▸ **GOAL OF THE EXERCISE**:
Where in the data below does the word "рамках" appear? Copy every line that has it.

▸ **DATA FOR PROCESSING**:
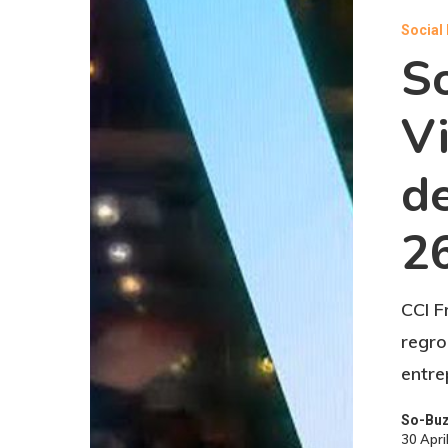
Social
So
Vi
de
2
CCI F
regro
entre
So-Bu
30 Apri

---

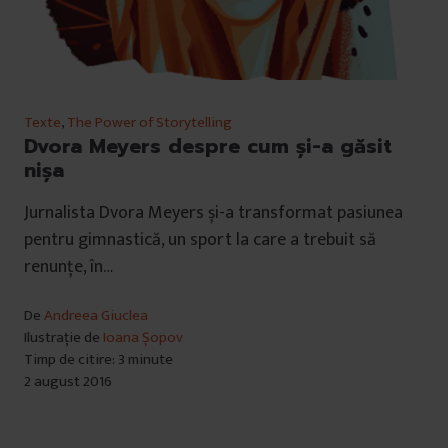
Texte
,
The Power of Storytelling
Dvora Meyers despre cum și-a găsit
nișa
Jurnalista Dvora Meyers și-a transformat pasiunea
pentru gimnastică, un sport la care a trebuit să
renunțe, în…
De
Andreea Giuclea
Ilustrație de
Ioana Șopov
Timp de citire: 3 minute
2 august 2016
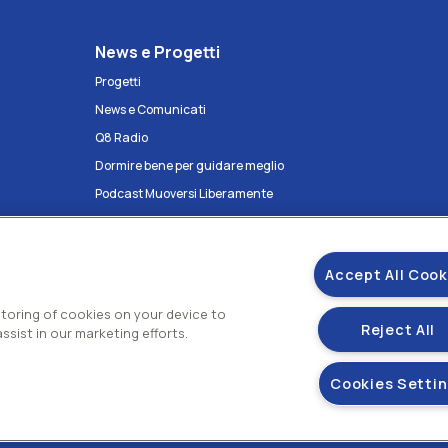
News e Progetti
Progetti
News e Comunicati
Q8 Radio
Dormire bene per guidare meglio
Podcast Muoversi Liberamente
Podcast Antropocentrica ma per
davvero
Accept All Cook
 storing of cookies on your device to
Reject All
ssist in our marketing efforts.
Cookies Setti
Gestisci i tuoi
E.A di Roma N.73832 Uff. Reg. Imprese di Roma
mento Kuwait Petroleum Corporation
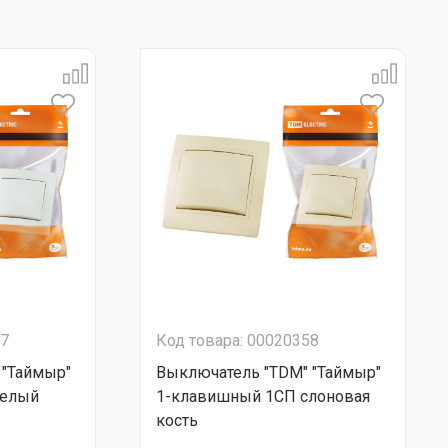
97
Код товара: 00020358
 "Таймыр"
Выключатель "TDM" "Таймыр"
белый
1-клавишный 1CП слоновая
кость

==

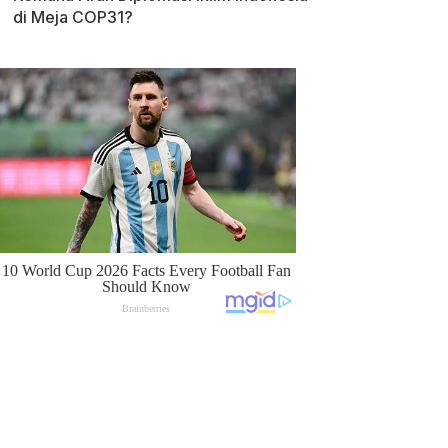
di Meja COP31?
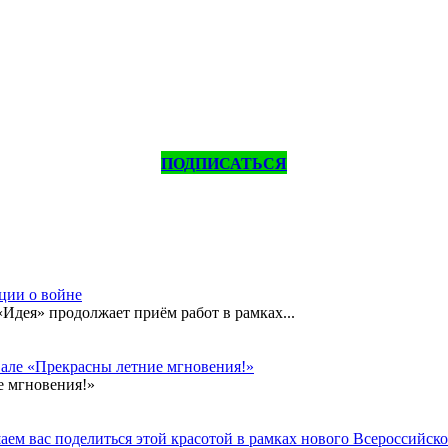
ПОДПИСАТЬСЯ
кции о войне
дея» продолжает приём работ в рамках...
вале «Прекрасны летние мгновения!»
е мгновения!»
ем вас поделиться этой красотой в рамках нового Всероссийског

▸ **RESPONSE TO THIS TASK**:
дея» продолжает приём работ в рамках...
ем вас поделиться этой красотой в рамках нового Всероссийског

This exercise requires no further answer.